═════ Information provided
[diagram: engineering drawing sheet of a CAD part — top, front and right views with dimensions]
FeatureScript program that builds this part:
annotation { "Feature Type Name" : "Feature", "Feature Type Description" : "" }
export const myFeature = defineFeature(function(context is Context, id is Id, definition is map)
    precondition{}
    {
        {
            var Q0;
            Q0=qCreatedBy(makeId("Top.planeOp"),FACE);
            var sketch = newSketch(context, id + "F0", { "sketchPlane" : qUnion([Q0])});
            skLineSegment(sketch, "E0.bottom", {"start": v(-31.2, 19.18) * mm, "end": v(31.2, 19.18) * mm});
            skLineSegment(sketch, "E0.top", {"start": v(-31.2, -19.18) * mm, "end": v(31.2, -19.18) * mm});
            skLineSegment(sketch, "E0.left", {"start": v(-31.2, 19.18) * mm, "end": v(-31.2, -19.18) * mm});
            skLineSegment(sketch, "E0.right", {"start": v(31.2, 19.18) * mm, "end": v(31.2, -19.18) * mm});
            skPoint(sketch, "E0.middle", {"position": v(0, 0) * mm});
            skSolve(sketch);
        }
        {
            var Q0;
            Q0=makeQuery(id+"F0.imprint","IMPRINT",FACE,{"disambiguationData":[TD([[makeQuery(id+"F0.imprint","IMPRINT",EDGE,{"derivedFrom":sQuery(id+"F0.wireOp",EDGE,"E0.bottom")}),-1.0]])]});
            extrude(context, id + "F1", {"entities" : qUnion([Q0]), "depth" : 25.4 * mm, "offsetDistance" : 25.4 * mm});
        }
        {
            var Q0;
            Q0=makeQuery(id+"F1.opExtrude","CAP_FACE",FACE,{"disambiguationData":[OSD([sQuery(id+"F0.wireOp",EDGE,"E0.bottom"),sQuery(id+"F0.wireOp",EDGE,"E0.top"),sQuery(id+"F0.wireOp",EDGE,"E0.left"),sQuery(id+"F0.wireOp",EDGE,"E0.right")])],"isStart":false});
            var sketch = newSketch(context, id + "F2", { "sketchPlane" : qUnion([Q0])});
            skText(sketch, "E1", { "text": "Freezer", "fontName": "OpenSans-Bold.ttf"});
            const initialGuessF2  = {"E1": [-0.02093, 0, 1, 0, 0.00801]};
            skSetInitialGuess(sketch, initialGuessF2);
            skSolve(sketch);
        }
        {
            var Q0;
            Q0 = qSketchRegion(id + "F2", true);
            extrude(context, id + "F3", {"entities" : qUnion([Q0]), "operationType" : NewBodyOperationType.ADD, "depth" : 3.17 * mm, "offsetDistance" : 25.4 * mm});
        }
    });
══════════
## Instructions for the task
Find each line in the material that contains the string "offsetDistance" and copy those lines in full.

## Exercise result
            extrude(context, id + "F1", {"entities" : qUnion([Q0]), "depth" : 25.4 * mm, "offsetDistance" : 25.4 * mm});
            extrude(context, id + "F3", {"entities" : qUnion([Q0]), "operationType" : NewBodyOperationType.ADD, "depth" : 3.17 * mm, "offsetDistance" : 25.4 * mm});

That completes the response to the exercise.